It's 5 o'clock on a Wednesday, and Ricky Stein has spent his afternoon driving from San Marcos, Texas, southeast to Lubbock. Tonight he'll perform his original roots-rock songs at Bash Riprock's, a college bar one block west of Texas Tech University.
Three hundred and thirty-three miles separate San Marcos and Lubbock, and Stein is driving all of it alone.
"I don't mind," he says when he pulls off the road to talk to me by phone. "I actually kind of like it. I've written songs when I'm on the road by myself."
This month, Stein will drive alone from bar to coffeehouse and state to state, guitar in his backseat. He'll play solo shows in Colorado, Nebraska, Minnesota, Wisconsin, Illinois, Missouri, Tennessee, Alabama and Louisiana, all before Memorial Day.
"I just love to play for people," says Stein. "I'm addicted to it." Stein's Madison tour stop is Friday, May 21, at Mother Fool's Coffeehouse.
Stein, 26, grew up in Austin. He still lives there when he's not on tour.
His father, Rick Stein, was an Austin musician in the 1970s, but Ricky says he didn't catch the music bug until he was in high school. That's when he went to a house party and saw a friend play a cover of Santana's "Oye Como Va."
"There was just something about the way he was playing it," says Stein. "I thought it was so cool, and I knew that's what I wanted to do."
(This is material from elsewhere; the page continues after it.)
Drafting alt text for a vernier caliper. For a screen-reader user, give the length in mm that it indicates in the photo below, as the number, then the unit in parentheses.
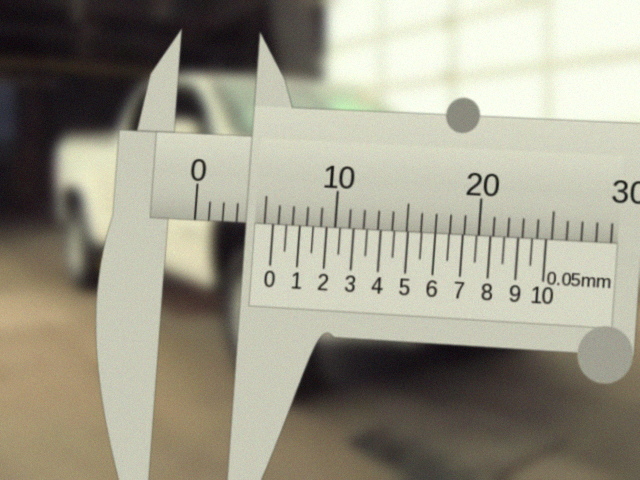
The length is 5.6 (mm)
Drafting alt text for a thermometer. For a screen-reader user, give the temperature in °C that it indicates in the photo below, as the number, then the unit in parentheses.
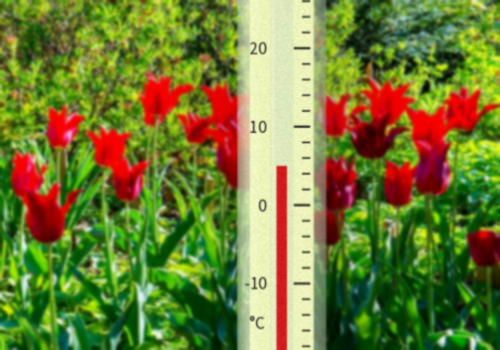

Stein released his solo debut, Crazy Days, in 2009. The album is a diverse set of roots-rock. "One and the Same" shows off his bluesy side. "Keap St." is a bittersweet, mellow country-rock song. The piano ballad "Tarrytown" sounds like an Elliott Smith song.
When he's not playing solo, Stein performs in Austin as part of the .44, a roots-rock band that released a four-song EP earlier this month.
Stein will drive alone more than 200 miles from Minneapolis to Madison on Friday. Then he'll play to a Madison crowd to earn gas money for the next day.
And that's just how he likes it. "It's what I want to do every night."